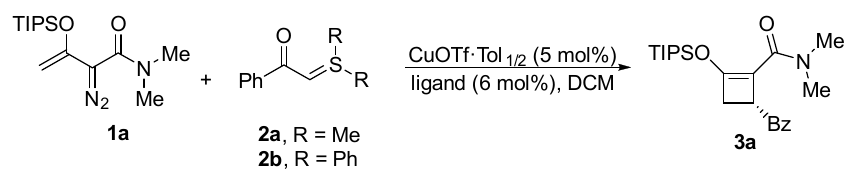
Scheme 1. Ligands employed in the search for enantioselectivity in the [3 + 1]-cycloaddition reactions of enoldiazoacetamide 1a .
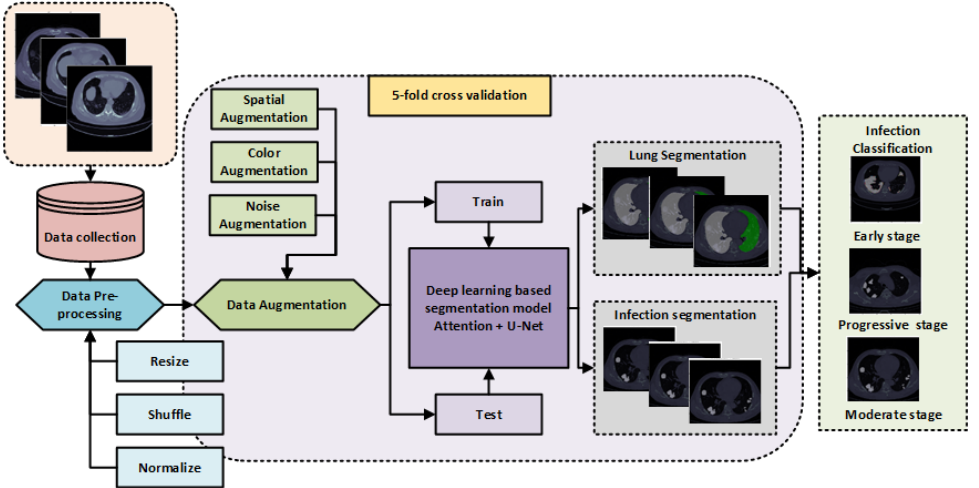
Figure 2. General flowchart of the framework developed for biomedical image examination of COVID-19 infection found in CT scans of chest/lungs. The workflow starts with the collection of the data set, the pre-processing step, data augmentation, and train/test splitting. In addition, the U-Net model is utilized for lung segmentation and infection in CT images. Finally, the detected infection mask is classified into three stages, i.e., early, progressive, and severe. The flowchart concludes with the estimated results of the assessment for a five-fold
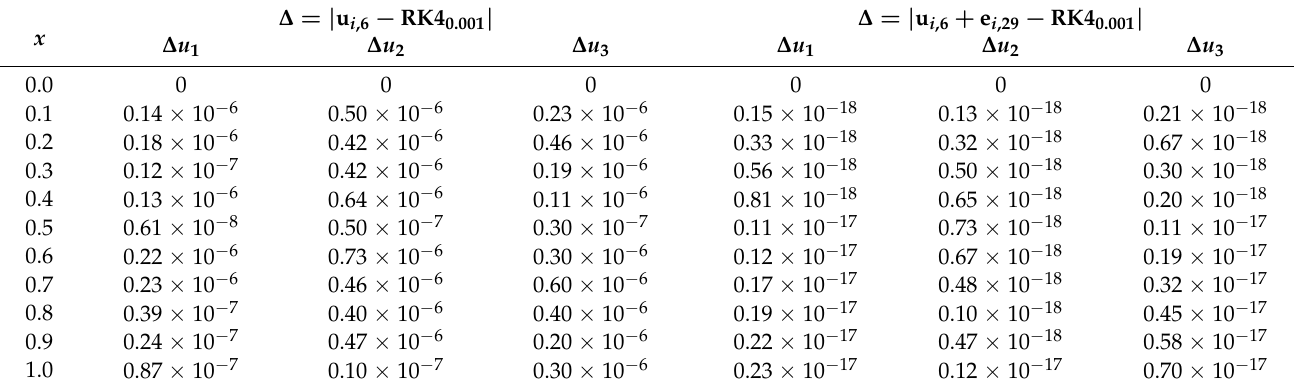
Table 3. Differences between Bernstein series solution and RK4 solutions in the case a = 1.2, b = 2.92, c = 6, for i = 1,2,3.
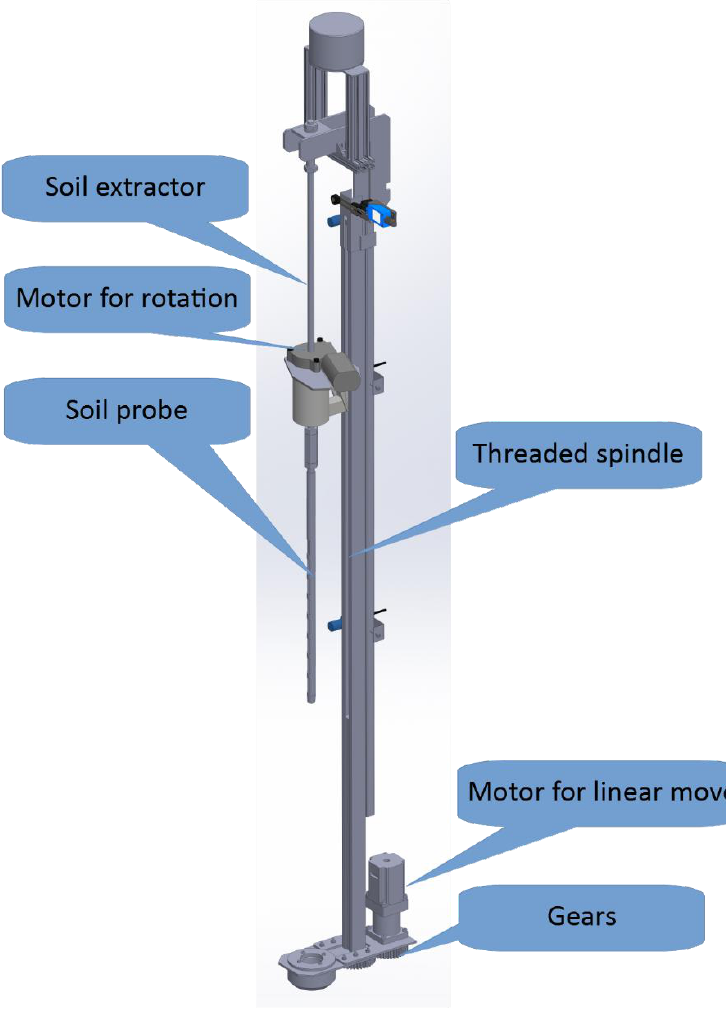
Figure 6. Model of the sampling module.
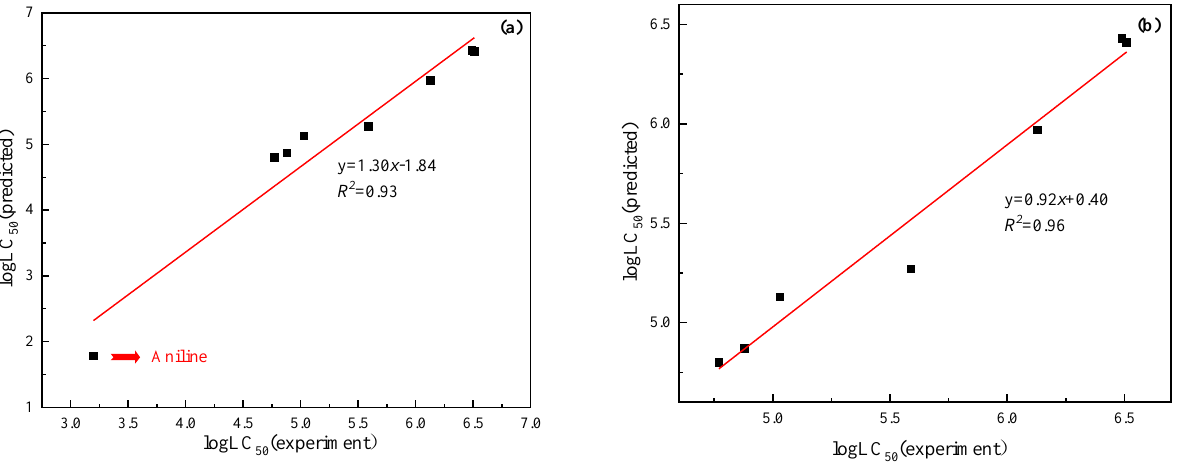
Figure 3. QSAR-model fitting correlation curve between predicted and experimental values of benzene derivatives (( a )—Correlation curve between predicted LC 50 and experimental LC 50 without TRO method; ( b )—Correlation curve between predicted LC 50 and experimental LC 50 by TRO method; The red line showed the fitting effect of the model).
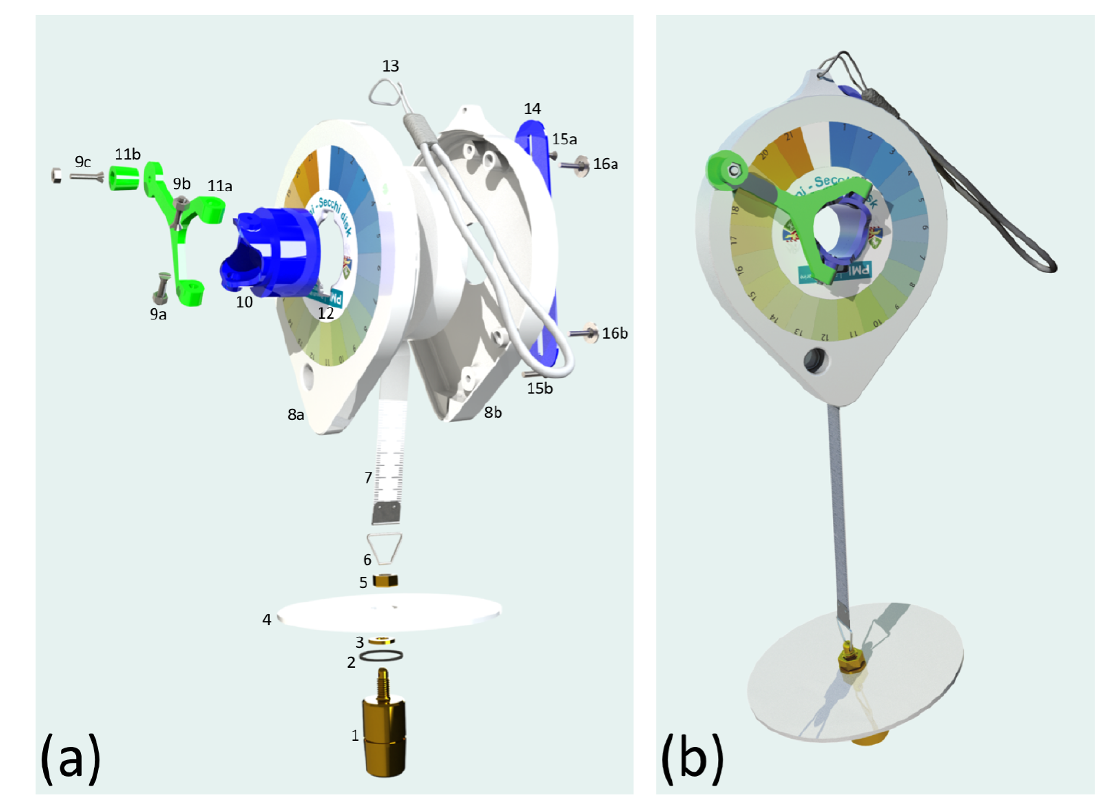
Figure 2. An exploded drawing ( a ) and rendering ( b ) of the mini-Secchi disk. Numbers refer to components (see Table 1 for description) and are listed as follows: 1. Weight; 2. Weight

_ _ _ _ _ _ _

Required action:
The required answer is an exact, picture-free copy of the lines from the opening of the listing above through the line with "Figure 6. Model of the sampling module.".

Solved exercise:
Scheme 1. Ligands employed in the search for enantioselectivity in the [3 + 1]-cycloaddition reactions of enoldiazoacetamide 1a .
Figure 2. General flowchart of the framework developed for biomedical image examination of COVID-19 infection found in CT scans of chest/lungs. The workflow starts with the collection of the data set, the pre-processing step, data augmentation, and train/test splitting. In addition, the U-Net model is utilized for lung segmentation and infection in CT images. Finally, the detected infection mask is classified into three stages, i.e., early, progressive, and severe. The flowchart concludes with the estimated results of the assessment for a five-fold
Table 3. Differences between Bernstein series solution and RK4 solutions in the case a = 1.2, b = 2.92, c = 6, for i = 1,2,3.
Figure 6. Model of the sampling module.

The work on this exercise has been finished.